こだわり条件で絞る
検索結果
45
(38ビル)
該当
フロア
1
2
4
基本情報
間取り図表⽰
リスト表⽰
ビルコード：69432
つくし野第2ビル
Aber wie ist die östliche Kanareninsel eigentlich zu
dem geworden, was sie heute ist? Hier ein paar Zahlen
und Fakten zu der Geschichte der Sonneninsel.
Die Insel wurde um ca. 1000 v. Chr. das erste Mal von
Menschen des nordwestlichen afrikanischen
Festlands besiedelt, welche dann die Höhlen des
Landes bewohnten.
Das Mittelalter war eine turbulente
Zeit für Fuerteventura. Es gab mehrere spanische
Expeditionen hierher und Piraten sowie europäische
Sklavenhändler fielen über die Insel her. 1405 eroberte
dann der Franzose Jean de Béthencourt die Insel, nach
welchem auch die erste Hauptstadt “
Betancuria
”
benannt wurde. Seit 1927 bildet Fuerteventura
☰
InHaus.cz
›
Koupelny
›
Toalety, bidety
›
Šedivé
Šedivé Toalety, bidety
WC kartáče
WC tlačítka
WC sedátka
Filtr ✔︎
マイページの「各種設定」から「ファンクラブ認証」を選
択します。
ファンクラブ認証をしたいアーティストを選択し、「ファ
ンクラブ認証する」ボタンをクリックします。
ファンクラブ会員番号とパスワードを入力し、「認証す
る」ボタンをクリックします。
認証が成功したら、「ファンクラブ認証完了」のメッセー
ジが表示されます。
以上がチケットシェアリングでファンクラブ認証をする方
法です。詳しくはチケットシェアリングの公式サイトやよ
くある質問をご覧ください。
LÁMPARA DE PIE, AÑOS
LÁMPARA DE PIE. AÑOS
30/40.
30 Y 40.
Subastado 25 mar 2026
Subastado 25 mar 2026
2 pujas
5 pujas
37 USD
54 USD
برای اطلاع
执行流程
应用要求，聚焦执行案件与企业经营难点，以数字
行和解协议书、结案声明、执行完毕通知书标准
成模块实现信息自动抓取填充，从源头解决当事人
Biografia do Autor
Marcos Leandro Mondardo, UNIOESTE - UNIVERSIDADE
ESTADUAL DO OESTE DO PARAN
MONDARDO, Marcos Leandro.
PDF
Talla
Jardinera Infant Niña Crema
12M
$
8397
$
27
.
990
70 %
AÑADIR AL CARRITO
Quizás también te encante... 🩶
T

TASK GOAL:
Can you reproduce every one of the rows above character for character, keeping each line as it is?

RESULT FOR THIS TASK:
こだわり条件で絞る
検索結果
45
(38ビル)
該当
フロア
1
2
4
基本情報
間取り図表⽰
リスト表⽰
ビルコード：69432
つくし野第2ビル
Aber wie ist die östliche Kanareninsel eigentlich zu
dem geworden, was sie heute ist? Hier ein paar Zahlen
und Fakten zu der Geschichte der Sonneninsel.
Die Insel wurde um ca. 1000 v. Chr. das erste Mal von
Menschen des nordwestlichen afrikanischen
Festlands besiedelt, welche dann die Höhlen des
Landes bewohnten.
Das Mittelalter war eine turbulente
Zeit für Fuerteventura. Es gab mehrere spanische
Expeditionen hierher und Piraten sowie europäische
Sklavenhändler fielen über die Insel her. 1405 eroberte
dann der Franzose Jean de Béthencourt die Insel, nach
welchem auch die erste Hauptstadt “
Betancuria
”
benannt wurde. Seit 1927 bildet Fuerteventura
☰
InHaus.cz
›
Koupelny
›
Toalety, bidety
›
Šedivé
Šedivé Toalety, bidety
WC kartáče
WC tlačítka
WC sedátka
Filtr ✔︎
マイページの「各種設定」から「ファンクラブ認証」を選
択します。
ファンクラブ認証をしたいアーティストを選択し、「ファ
ンクラブ認証する」ボタンをクリックします。
ファンクラブ会員番号とパスワードを入力し、「認証す
る」ボタンをクリックします。
認証が成功したら、「ファンクラブ認証完了」のメッセー
ジが表示されます。
以上がチケットシェアリングでファンクラブ認証をする方
法です。詳しくはチケットシェアリングの公式サイトやよ
くある質問をご覧ください。
LÁMPARA DE PIE, AÑOS
LÁMPARA DE PIE. AÑOS
30/40.
30 Y 40.
Subastado 25 mar 2026
Subastado 25 mar 2026
2 pujas
5 pujas
37 USD
54 USD
برای اطلاع
执行流程
应用要求，聚焦执行案件与企业经营难点，以数字
行和解协议书、结案声明、执行完毕通知书标准
成模块实现信息自动抓取填充，从源头解决当事人
Biografia do Autor
Marcos Leandro Mondardo, UNIOESTE - UNIVERSIDADE
ESTADUAL DO OESTE DO PARAN
MONDARDO, Marcos Leandro.
PDF
Talla
Jardinera Infant Niña Crema
12M
$
8397
$
27
.
990
70 %
AÑADIR AL CARRITO
Quizás también te encante... 🩶
T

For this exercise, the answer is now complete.